The New Yorker’s George Packer continues his diligent coverage of the Iraqi refugee crisis, particularly as it pertains to America’s Iraqi allies. In his most recent post on the subject, he outlines what he calls “The Guam Option”:

In the fall of 1996, the U.S. military evacuated more than six thousand Iraqis—Kurds and others who had worked with American agencies in the north, and whose lives were directly threatened by Saddam’s army—halfway across the world to Guam. There they were screened, processed for asylum, and assigned sponsors in an effort that involved more than a thousand American soldiers and civilians.

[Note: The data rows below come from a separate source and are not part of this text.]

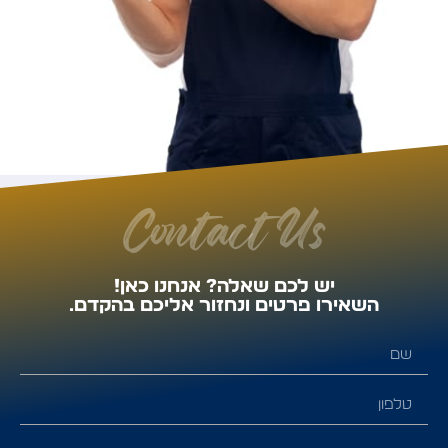
Contact Us
יש לכם שאלה? אנחנו כאן!
השאירו פרטים ונחזור אליכם בהקדם.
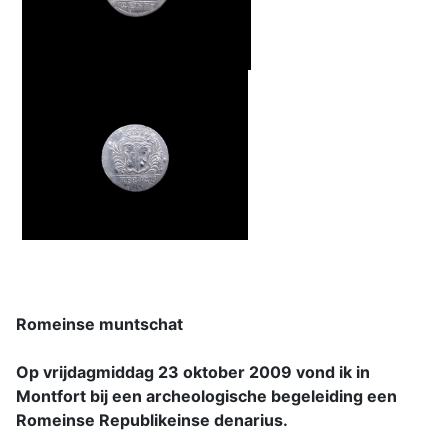
Romeinse muntschat
Op vrijdagmiddag 23 oktober 2009 vond ik in
Montfort bij een archeologische begeleiding een
Romeinse Republikeinse denarius.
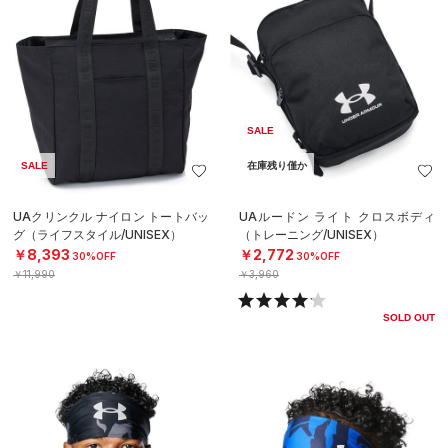
SALE
SALE
在庫残り僅か
UAクリンクル ナイロン トートバッ
UAルードン ライト クロスボディ
グ（ライフスタイル/UNISEX）
（トレーニング/UNISEX）
￥8,393
￥2,772
30%OFF
30%OFF
￥11,990
￥3,960
SOLD OUT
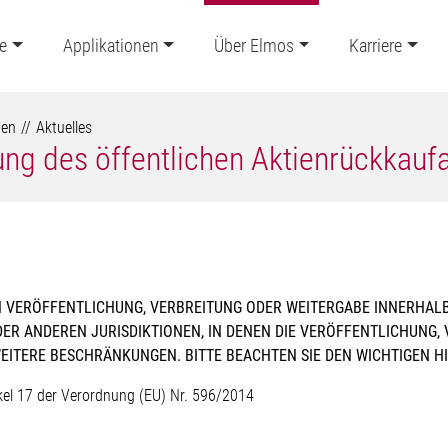
e
Applikationen
Über Elmos
Karriere
ten
Aktuelles
ung des öffentlichen Aktienrückkau
 VERÖFFENTLICHUNG, VERBREITUNG ODER WEITERGABE INNERHALB 
DER ANDEREN JURISDIKTIONEN, IN DENEN DIE VERÖFFENTLICHUNG
WEITERE BESCHRÄNKUNGEN. BITTE BEACHTEN SIE DEN WICHTIGEN HI
ikel 17 der Verordnung (EU) Nr. 596/2014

Almost all of the evacuees ended up Stateside within seven months. Major General John Dallager, the Joint Task Force commander of Operation Pacific Haven, said, “Our success will undoubtedly be a role model for future humanitarian efforts.”

Undoubtedly… Recently, some conscience-stricken American officials have privately begun to ask why the model of Operation Pacific Haven can’t be emulated today. Flying Iraqis to Guam would solve every problem, real and invented, that the Administration claims is holding up resettlement: the inability of Homeland Security interviewers to meet with refugees in Syria; the near-impossibility of Iraqis getting into neighboring countries; the supposed security concerns that prevent the U.S. from screening Iraqis inside Iraq. With the Guam option, none of this would matter.

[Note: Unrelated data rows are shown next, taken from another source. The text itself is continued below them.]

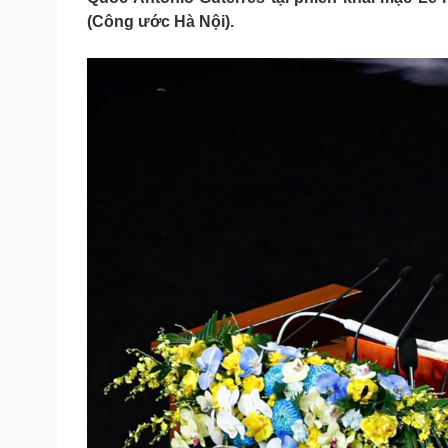
Tin nóng
Việt Nam
(Công ước Hà Nội).
Tư vấn luật
Phân tích
Sức khỏe
Đời sống
Dinh dưỡng - món ngon
Nhà đẹp
Cây thuốc
Blog
Sản phụ khoa
Tình yêu - Gia đình
Nhi khoa
Nam khoa
Làm đẹp - giảm cân
Phòng mạch online
Ăn sạch sống khỏe
Cải chính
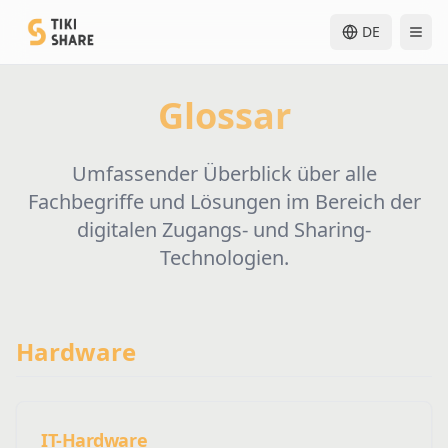
DE
Glossar
Umfassender Überblick über alle
Fachbegriffe und Lösungen im Bereich der
digitalen Zugangs- und Sharing-
Technologien.
Hardware
IT-Hardware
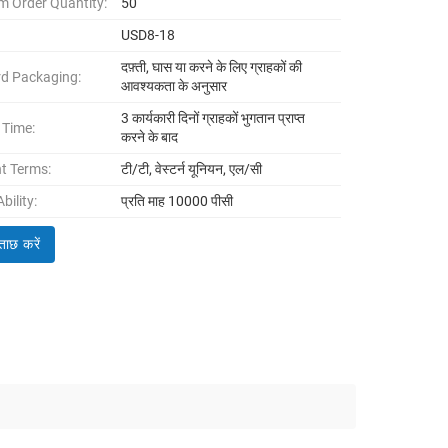
 Order Quantity:
50
USD8-18
दफ़्ती, घास या करने के लिए ग्राहकों की
d Packaging:
आवश्यकता के अनुसार
3 कार्यकारी दिनों ग्राहकों भुगतान प्राप्त
 Time:
करने के बाद
t Terms:
टी/टी, वेस्टर्न यूनियन, एल/सी
bility:
प्रति माह 10000 पीसी
ताछ करें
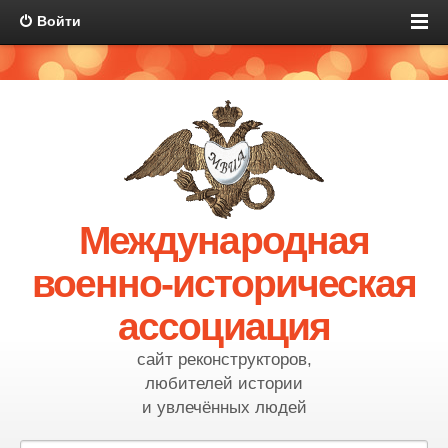
Войти
Международная
военно-историческая
ассоциация
сайт реконструкторов,
любителей истории
и увлечённых людей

…In a single day. fewer than a dozen planes could rescue all of the eight hundred Iraqis on Kirk Johnson’s list. And Guam has U.S.-run facilities that can house large numbers of refugees. An airlift to Guam would not be cheap, and part of the cost would be enormous publicity. But it’s the obvious answer. Unless bad P.R., with echoes of the fall of Saigon, is the Administration’s real concern, there isn’t a single persuasive argument, practical or principled, against it.

Slate’s Fred Kaplan endorses the plan (and also cites The List Project):

George Packer, the New Yorker writer who first drew attention to this crisis and who continues to shame officials for not doing more to resolve it, proposed a solution in his blog last week. The idea is eminently practical and logically unassailable—so much so that if Bush and his top aides don’t take him up on it, there can be only one explanation: They simply don’t want to.